### THE RECORDS:
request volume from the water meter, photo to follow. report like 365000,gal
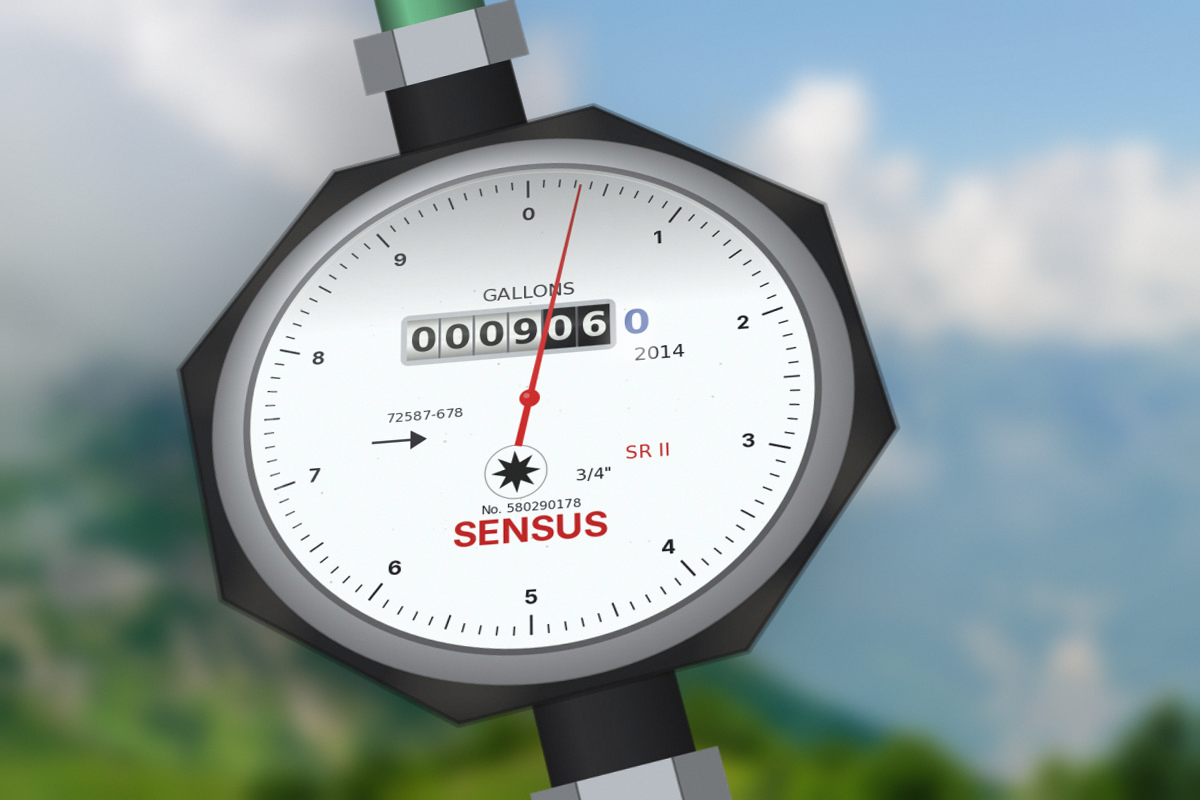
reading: 9060.3,gal
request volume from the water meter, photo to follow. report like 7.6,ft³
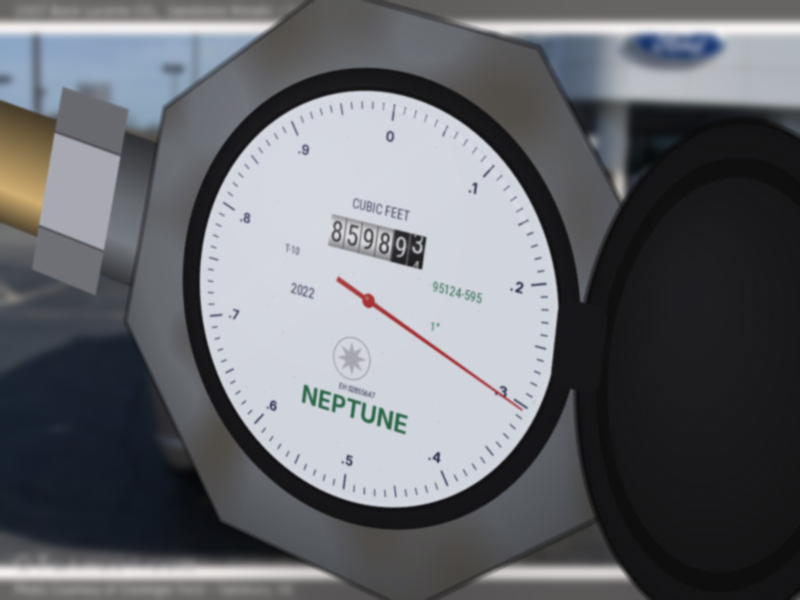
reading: 859893.30,ft³
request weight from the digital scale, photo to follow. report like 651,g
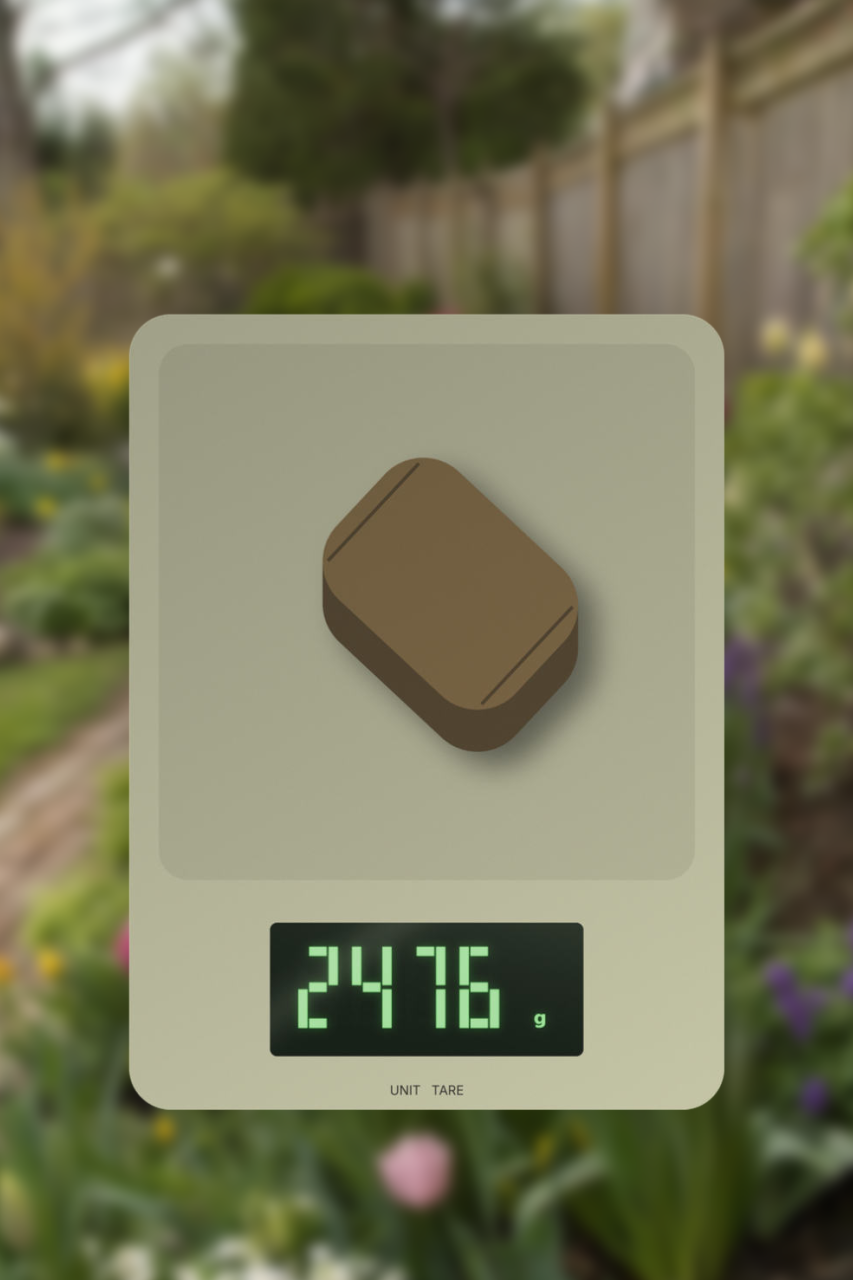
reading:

### REQUIRED ACTION:
Render the material above as a numbered list, one line per entry, omitting any blank lines. Leave the pictures out of the list.

### RESULT:
1. request volume from the water meter, photo to follow. report like 365000,gal
2. reading: 9060.3,gal
3. request volume from the water meter, photo to follow. report like 7.6,ft³
4. reading: 859893.30,ft³
5. request weight from the digital scale, photo to follow. report like 651,g
6. reading:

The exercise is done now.